“It’s a great panel because our [movies] are all so different … and listening to you both, you had a completely different process than I did,” observed costume designer Lou Eyrich when comparing her work on “The Prom” to Susan Lyall‘s costumes in “The Trial of the Chicago 7” and Megan Stark Evans‘ designs for “Sound of Metal.” The three compared notes about their different challenges and inspirations during our “Meet the Experts” panel. Watch our group discussion above, and click each name above to watch their individual interviews separate from this group panel.
“Susan, your having to be so precise to an actual event and being able to put your own signature on it is great,” Eyrich added, “and Megan having to create these characters out of nothing — you had to design the whole concept of each character within a budget.” Those two approaches were quite different, and yet Eyrich’s experience was unlike either of them. “For me for ‘The Prom’ … it was already a Broadway play, but we were remaking it the Ryan Murphy way. I hadn’t shopped contemporary for years, so that was a big shift for me … It was really fun, but also really challenging because I forgot if it’s not in the store, you’ve got to make it, and that’s a bigger, longer process, especially with all the sequins and beading and stuff.”

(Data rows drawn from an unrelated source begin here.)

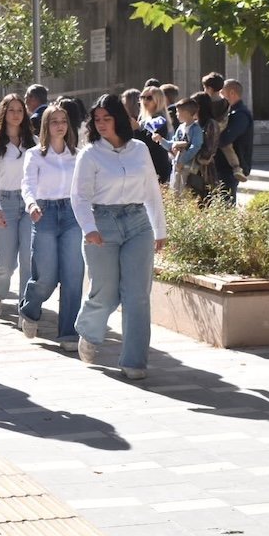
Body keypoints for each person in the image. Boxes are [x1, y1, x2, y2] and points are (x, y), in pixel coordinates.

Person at [71, 94, 166, 380]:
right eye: (97, 120)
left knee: (138, 295)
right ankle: (89, 331)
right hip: (102, 224)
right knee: (106, 292)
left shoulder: (139, 149)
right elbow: (79, 197)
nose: (101, 125)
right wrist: (90, 228)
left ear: (119, 119)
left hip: (138, 223)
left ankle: (135, 361)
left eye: (107, 119)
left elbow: (151, 189)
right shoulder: (89, 154)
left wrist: (160, 229)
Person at [18, 103, 84, 351]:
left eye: (63, 121)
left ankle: (68, 333)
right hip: (43, 213)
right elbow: (27, 184)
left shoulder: (77, 155)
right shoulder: (35, 155)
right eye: (54, 121)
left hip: (71, 215)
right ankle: (30, 308)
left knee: (73, 275)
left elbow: (84, 189)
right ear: (46, 125)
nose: (60, 125)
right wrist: (31, 205)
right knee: (45, 277)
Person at [0, 93, 36, 318]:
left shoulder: (33, 142)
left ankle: (25, 304)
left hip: (28, 203)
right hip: (4, 202)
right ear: (4, 113)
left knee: (27, 257)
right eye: (11, 110)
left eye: (20, 110)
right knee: (5, 260)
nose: (16, 115)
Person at [202, 72, 247, 183]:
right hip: (222, 126)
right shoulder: (225, 102)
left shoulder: (206, 102)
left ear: (209, 88)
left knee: (210, 145)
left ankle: (205, 159)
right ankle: (236, 168)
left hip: (212, 129)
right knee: (228, 149)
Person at [153, 97, 204, 194]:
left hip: (188, 167)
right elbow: (171, 144)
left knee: (185, 192)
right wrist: (161, 140)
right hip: (177, 164)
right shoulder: (181, 128)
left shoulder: (196, 129)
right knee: (175, 190)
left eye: (178, 112)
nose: (176, 114)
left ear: (186, 113)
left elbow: (195, 147)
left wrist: (183, 160)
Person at [217, 78, 254, 204]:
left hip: (231, 167)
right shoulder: (230, 112)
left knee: (226, 201)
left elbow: (227, 138)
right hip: (224, 165)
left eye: (222, 93)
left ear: (232, 93)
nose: (221, 97)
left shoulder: (240, 114)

Unlike the musical-theater extravagance of “The Prom,” Lyall had to stay true to the grounded realism of a real-life legal battle that took place half a century ago. But she also worked with a director who had quite a different aesthetic approach to the costumes. “I know that Ryan Murphy weighs in significantly. But [‘Trial’ director] Aaron Sorkin does not really weigh in,” Lyall explained. “I don’t mean this to sound like he’s not opinionated. He is. And we communicate with photos back and forth and he will say which one he doesn’t like … but if you give him too many he gets dizzy.” For Lyall and Evans alike, it helped working with directors who were also the writers of their films “because they really know what they meant when they wrote it. You don’t have to second-guess,” Lyall noted.

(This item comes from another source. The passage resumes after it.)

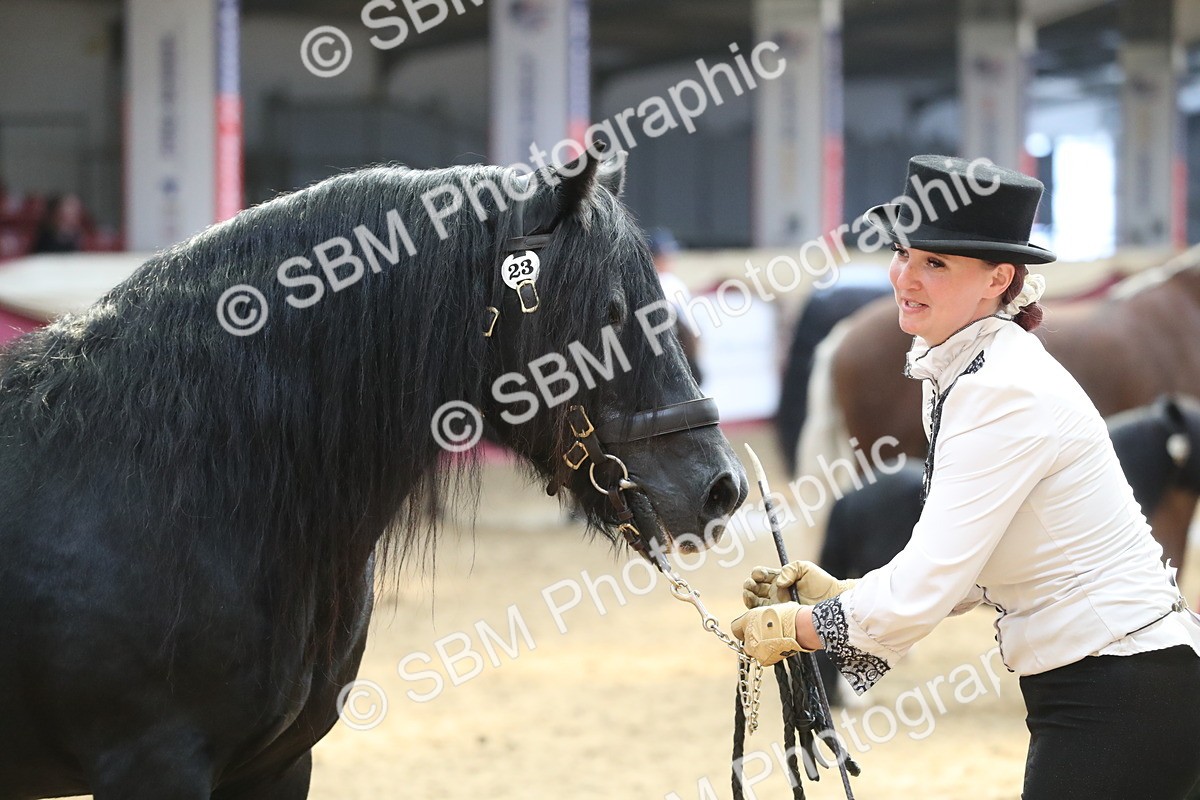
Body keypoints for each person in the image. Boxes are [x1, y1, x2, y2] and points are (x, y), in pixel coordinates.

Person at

Evans worked well with “Sound of Metal” writer-director Darius Marder in creating the wardrobes for down-on-their-luck characters in the modern heavy metal rock scene: “He had a great idea of who these people were or at least an idea of what their backstories were. And I love a backstory, something I can dig into and come up with my own ideas about what they might wear,” Evans said. “Sound of Metal” was also a smaller-scale production, so the budget was a challenge, but “the nice thing is you don’t have all these different entities weighing in like you do in bigger things.”
It goes to show that no matter the film, there are always different roadblocks for costume designers to overcome, but different creative opportunities as well.